— EXERCISE REQUIREMENTS —
In the listing below, find the line with "### 1장 SQL SELECT문을 사용한 데이터 검색" and copy every line from there up to and including the line with "2. **Initialization Patterns**: Optional", exactly and without pictures.

— DATA FOR ANALYSIS —

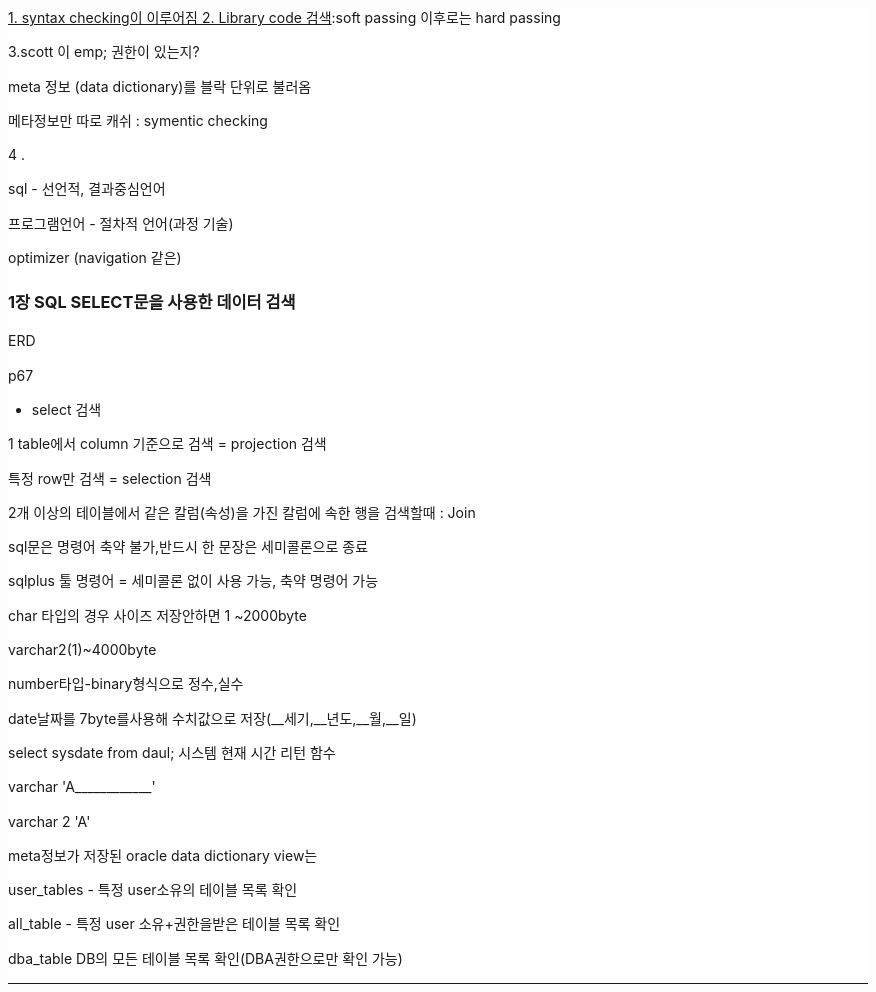 <u>1. syntax checking이 이루어짐 2. Library code 검색</u>:soft passing 이후로는 hard passing

3.scott 이 emp; 권한이 있는지? 

meta 정보 (data dictionary)를 블락 단위로 불러옴

메타정보만 따로 캐쉬 : symentic checking

4 . 

sql - 선언적, 결과중심언어

프로그램언어 - 절차적 언어(과정 기술)

optimizer (navigation 같은)





### 1장 SQL SELECT문을 사용한 데이터 검색

ERD

p67



* select 검색

1 table에서 column 기준으로 검색 = projection 검색

특정 row만 검색 = selection 검색

2개 이상의 테이블에서 같은 칼럼(속성)을 가진 칼럼에 속한 행을 검색할때 : Join

sql문은 명령어 축약 불가,반드시 한 문장은 세미콜론으로 종료

sqlplus 툴 명령어 = 세미콜론 없이 사용 가능, 축약 명령어 가능



char 타입의 경우 사이즈 저장안하면 1 ~2000byte

varchar2(1)~4000byte

number타입-binary형식으로 정수,실수

date날짜를 7byte를사용해 수치값으로 저장(__세기,__년도,__월,__일)

select sysdate from daul; 시스템 현재 시간 리턴 함수

varchar 'A____________'

varchar 2 'A' 



meta정보가 저장된 oracle data dictionary view는

user_tables - 특정 user소유의 테이블 목록 확인

all_table - 특정 user 소유+권한을받은 테이블 목록 확인

dba_table DB의 모든 테이블 목록 확인(DBA권한으로만 확인 가능)

---

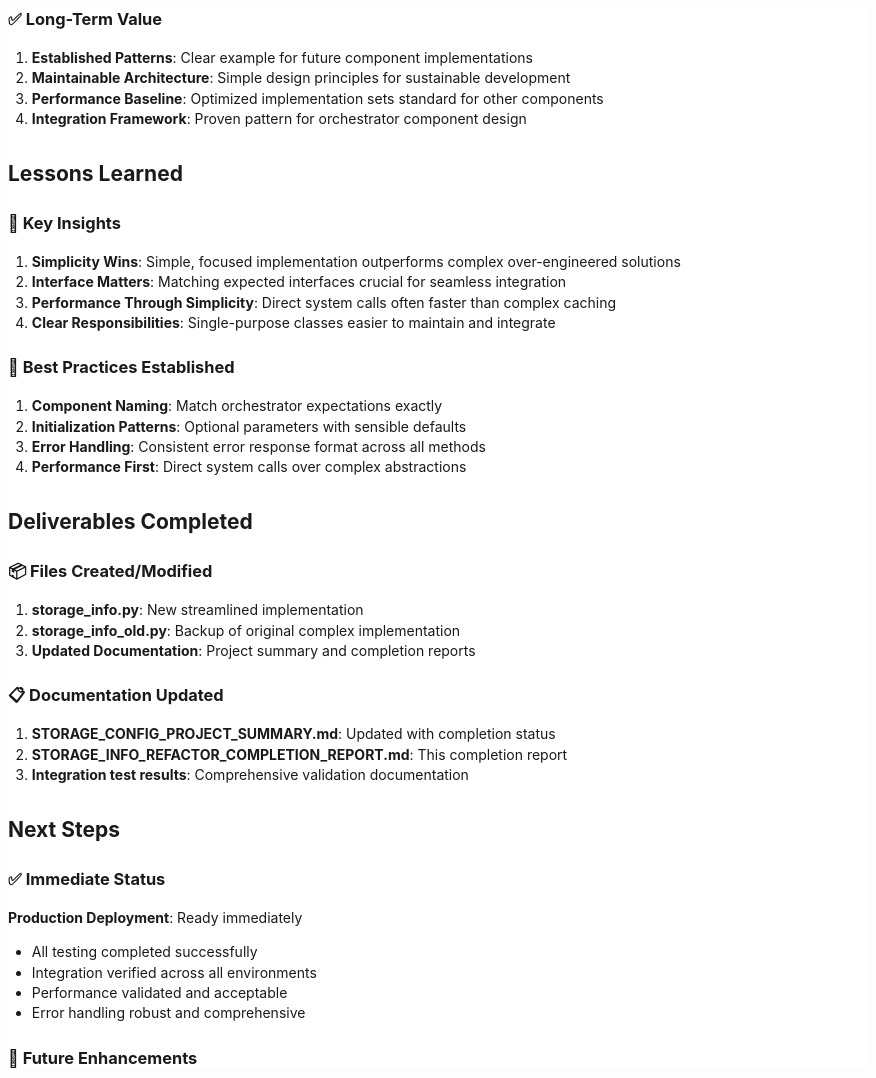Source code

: ### ✅ **Long-Term Value**

1. **Established Patterns**: Clear example for future component implementations
2. **Maintainable Architecture**: Simple design principles for sustainable development
3. **Performance Baseline**: Optimized implementation sets standard for other components
4. **Integration Framework**: Proven pattern for orchestrator component design

## Lessons Learned

### 🎯 **Key Insights**

1. **Simplicity Wins**: Simple, focused implementation outperforms complex over-engineered solutions
2. **Interface Matters**: Matching expected interfaces crucial for seamless integration
3. **Performance Through Simplicity**: Direct system calls often faster than complex caching
4. **Clear Responsibilities**: Single-purpose classes easier to maintain and integrate

### 🎯 **Best Practices Established**

1. **Component Naming**: Match orchestrator expectations exactly
2. **Initialization Patterns**: Optional parameters with sensible defaults
3. **Error Handling**: Consistent error response format across all methods
4. **Performance First**: Direct system calls over complex abstractions

## Deliverables Completed

### 📦 **Files Created/Modified**

1. **storage_info.py**: New streamlined implementation
2. **storage_info_old.py**: Backup of original complex implementation  
3. **Updated Documentation**: Project summary and completion reports

### 📋 **Documentation Updated**

1. **STORAGE_CONFIG_PROJECT_SUMMARY.md**: Updated with completion status
2. **STORAGE_INFO_REFACTOR_COMPLETION_REPORT.md**: This completion report
3. **Integration test results**: Comprehensive validation documentation

## Next Steps

### ✅ **Immediate Status**

**Production Deployment**: Ready immediately
- All testing completed successfully
- Integration verified across all environments
- Performance validated and acceptable
- Error handling robust and comprehensive

### 🔮 **Future Enhancements**
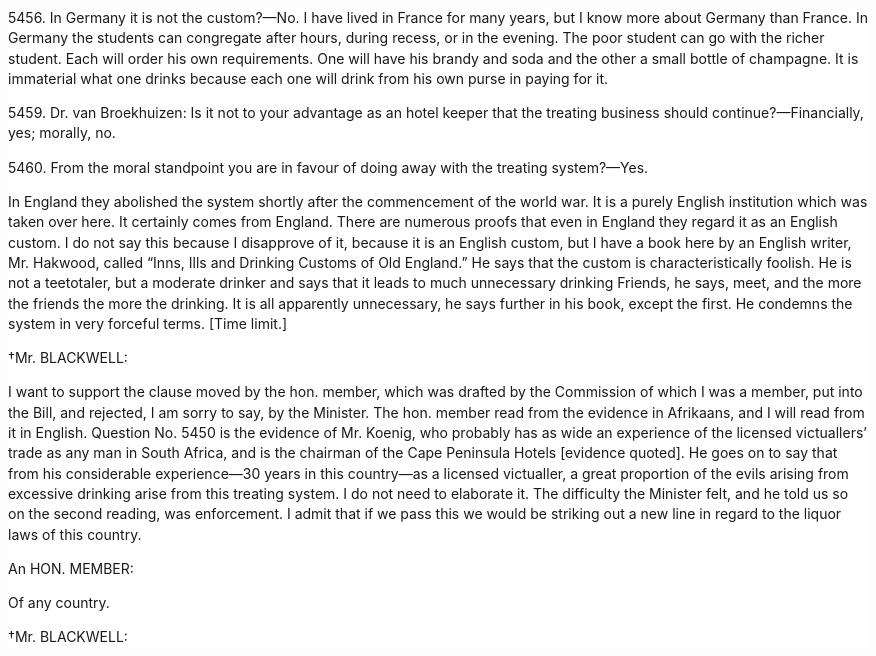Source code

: <block name="#quote">5456. In Germany it is not the custom?&#x2014;No. I have lived in France for many years, but I know more about Germany than France. In Germany the students can congregate after hours, during recess, or in the evening. The poor student can go with the richer student. Each will order his own requirements. One will have his brandy and soda and the other a small bottle of champagne. It is immaterial what one drinks because each one will drink from his own purse in paying for it.</block>

<block name="#quote">5459. Dr. van Broekhuizen: Is it not to your advantage as an hotel keeper that the treating business should continue?&#x2014;Financially, yes; morally, no.</block>

<block name="#quote">5460. From the moral standpoint you are in favour of doing away with the treating system?&#x2014;Yes.</block>

<p>In England they abolished the system shortly after the commencement of the world war. It is a purely English institution which was taken over here. It certainly comes from England. There are numerous proofs that even in England they regard it as an English custom. I do not say this because I disapprove of it, because it is an English custom, but I have a book here by an English writer, Mr. Hakwood, called &#x201C;Inns, Ills and Drinking Customs of Old England.&#x201D; He says that the custom is characteristically foolish. He is not a teetotaler, but a moderate drinker and says that it leads to much unnecessary drinking Friends, he says, meet, and the more the friends the more the drinking. It is all apparently unnecessary, he says further in his book, except the first. He condemns the system in very forceful terms. [Time limit.]</p>

</speech>

<speech by="#blackwell">

<from>&#x2020;Mr. <person refersTo="hansard_za">BLACKWELL</person>:</from>

<p>I want to support the clause moved by the hon. member, which was drafted by the Commission of which I was a member, put into the Bill, and rejected, I am sorry to say, by the Minister. The hon. member read from the evidence in Afrikaans, and I will read from it in English. Question No. 5450 is the evidence of Mr. Koenig, who probably has as wide an experience of the licensed victuallers&#x2019; trade as any man in South Africa, and is the chairman of the Cape Peninsula Hotels [evidence quoted]. He goes on to say that from his considerable experience&#x2014;30 years in this country&#x2014;as a licensed victualler, a great proportion of the evils arising from excessive drinking arise from this treating system. I do not need to elaborate it. The difficulty the Minister felt, and he told us so on the second reading, was enforcement. I admit that if we pass this we would be striking out a new line in regard to the liquor laws of this country.</p>

</speech>

<speech by="#hon_member">

<from>An <person refersTo="hansard_za">HON. MEMBER</person>:</from>

<p>Of any country.</p>

</speech>

<speech by="#blackwell">

<from>&#x2020;Mr. <person refersTo="hansard_za">BLACKWELL</person>:</from>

— ANSWER SPACE —
### 1장 SQL SELECT문을 사용한 데이터 검색

ERD

p67



* select 검색

1 table에서 column 기준으로 검색 = projection 검색

특정 row만 검색 = selection 검색

2개 이상의 테이블에서 같은 칼럼(속성)을 가진 칼럼에 속한 행을 검색할때 : Join

sql문은 명령어 축약 불가,반드시 한 문장은 세미콜론으로 종료

sqlplus 툴 명령어 = 세미콜론 없이 사용 가능, 축약 명령어 가능



char 타입의 경우 사이즈 저장안하면 1 ~2000byte

varchar2(1)~4000byte

number타입-binary형식으로 정수,실수

date날짜를 7byte를사용해 수치값으로 저장(__세기,__년도,__월,__일)

select sysdate from daul; 시스템 현재 시간 리턴 함수

varchar 'A____________'

varchar 2 'A' 



meta정보가 저장된 oracle data dictionary view는

user_tables - 특정 user소유의 테이블 목록 확인

all_table - 특정 user 소유+권한을받은 테이블 목록 확인

dba_table DB의 모든 테이블 목록 확인(DBA권한으로만 확인 가능)

---

Source code

: ### ✅ **Long-Term Value**

1. **Established Patterns**: Clear example for future component implementations
2. **Maintainable Architecture**: Simple design principles for sustainable development
3. **Performance Baseline**: Optimized implementation sets standard for other components
4. **Integration Framework**: Proven pattern for orchestrator component design

## Lessons Learned

### 🎯 **Key Insights**

1. **Simplicity Wins**: Simple, focused implementation outperforms complex over-engineered solutions
2. **Interface Matters**: Matching expected interfaces crucial for seamless integration
3. **Performance Through Simplicity**: Direct system calls often faster than complex caching
4. **Clear Responsibilities**: Single-purpose classes easier to maintain and integrate

### 🎯 **Best Practices Established**

1. **Component Naming**: Match orchestrator expectations exactly
2. **Initialization Patterns**: Optional parameters with sensible defaults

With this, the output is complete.